Now the Mapungubwe site is the major attraction of the national park established in 2004. The park, located near the Zimbabwe and Botswana borders, is also home to abundant wildlife, including elephants and lions.

Earlier this month, Coal of Africa submitted a required environmental management program to South Africa’s Department of Minerals and Energy. The company has pledged to spend about $44 million on environmental and social projects, including measures to reduce noise and dust and a nursery to plant indigenous trees.

South African National Parks, an agency that reports to the Department of Water and Environmental Affairs, is not impressed.

“The bottom line is: We’re opposing it,” said spokesman Reynold Thakhuli, who was visiting Mapungubwe National Park this week. Thakhuli declined to comment further, saying that high-level negotiations were taking place within the government over the issue.

One of the major arguments in the mine’s favor is the employment it will create. Limpopo, the province where Mapungubwe is located, is one of the poorest in the country. Coal of Africa said the mine will employ up to 2,600 permanent and temporary workers at any one time, and will lead to the creation of 28,000 direct and indirect jobs in total.

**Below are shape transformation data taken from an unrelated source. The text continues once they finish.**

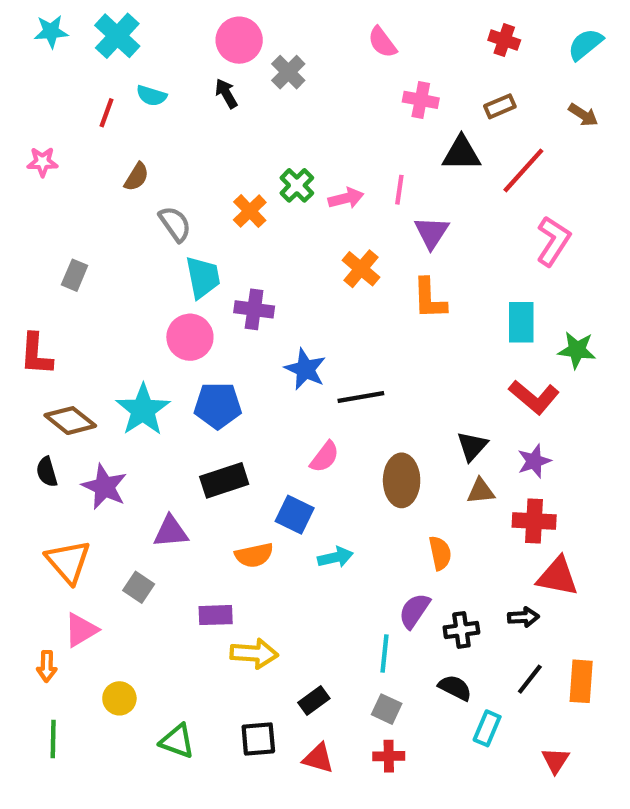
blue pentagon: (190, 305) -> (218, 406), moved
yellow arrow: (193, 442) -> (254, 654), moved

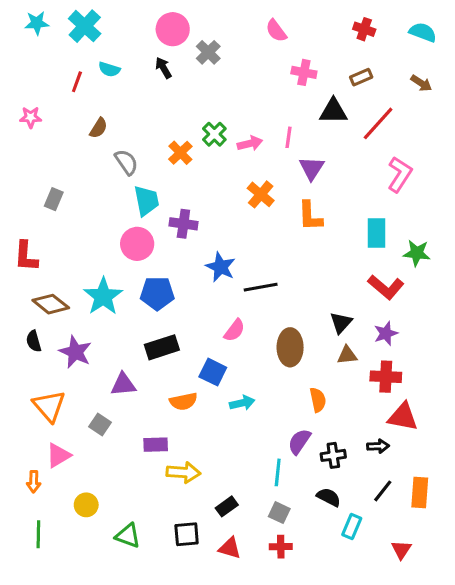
cyan semicircle: (585, 44) -> (423, 32), turned 60

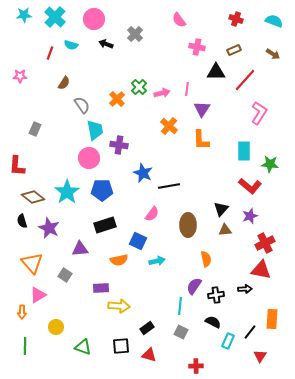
pink circle: (173, 29) -> (94, 19), moved
black arrow: (163, 68) -> (106, 44), turned -40
red cross: (386, 377) -> (265, 243), moved, turned -30
black line: (383, 491) -> (250, 332), moved
red cross: (281, 547) -> (196, 366), moved

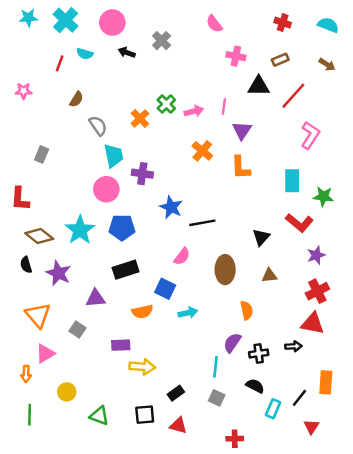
black triangle: (221, 209) -> (261, 237), moved
purple star: (250, 216) -> (316, 255), moved

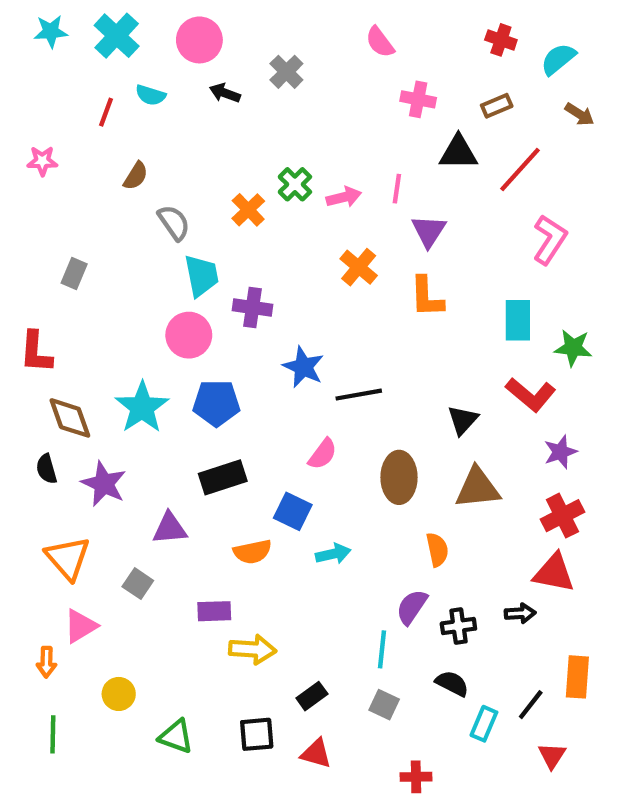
cyan semicircle: (328, 25) -> (558, 59), moved, turned -60
brown diamond: (39, 236) -> (70, 418), turned 32
brown triangle: (269, 276) -> (478, 488), size x1.6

Bheki Khumalo, the minerals department’s spokesman, said job creation is one of the factors taken into account when deciding whether to grant mining rights, but equally important is the potential environmental impact, he said.

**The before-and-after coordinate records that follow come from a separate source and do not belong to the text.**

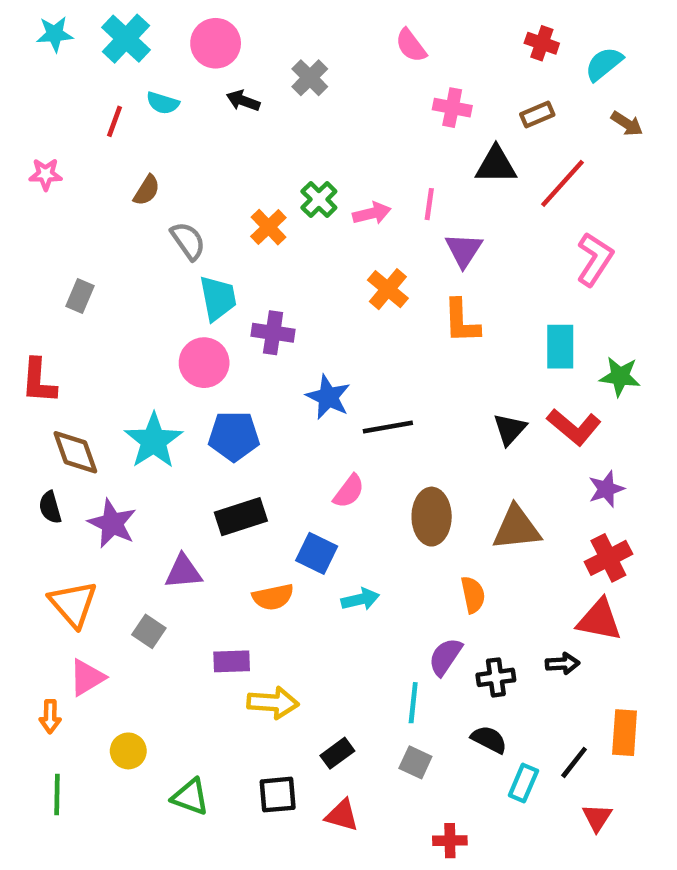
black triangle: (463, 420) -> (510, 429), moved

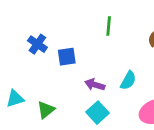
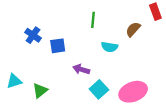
cyan semicircle: (128, 80) -> (110, 47), moved, turned 70
cyan square: (98, 113) -> (99, 89), moved

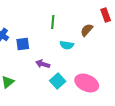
pink ellipse: (133, 92) -> (87, 83), turned 45

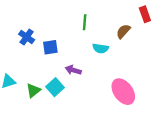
cyan square: (58, 81) -> (55, 87), moved
pink ellipse: (87, 83) -> (123, 92), turned 30

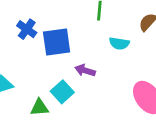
blue square: (50, 47) -> (57, 42), size x1.5
green triangle: (33, 90) -> (40, 107), moved, turned 35

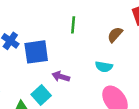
cyan semicircle: (119, 43) -> (104, 67), moved

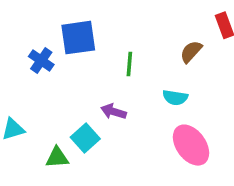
green line: (73, 25) -> (129, 64), moved
blue square: (36, 52) -> (78, 38), moved

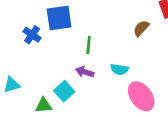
green line: (129, 64) -> (89, 45), moved
cyan semicircle: (175, 97) -> (119, 69), moved

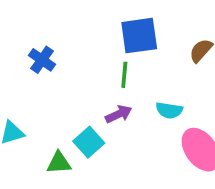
blue square: (59, 18) -> (139, 36), moved
purple arrow: (85, 72) -> (119, 114), turned 138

“In the past we have refused to grant rights” when the environmental management measures were not deemed satisfactory, Khumalo said.

Hatty said he is aware of Coal of Africa’s proposed environmental measures, but he said they won’t prevent the area from being spoiled.

“My little operation, obviously it’s very important. It’s my life,” Hatty said. But what is more important, Hatty said, is “this whole heritage area. We’re willing to just throw it away and just disregard it and let it be covered in a whole pile of coal dust.”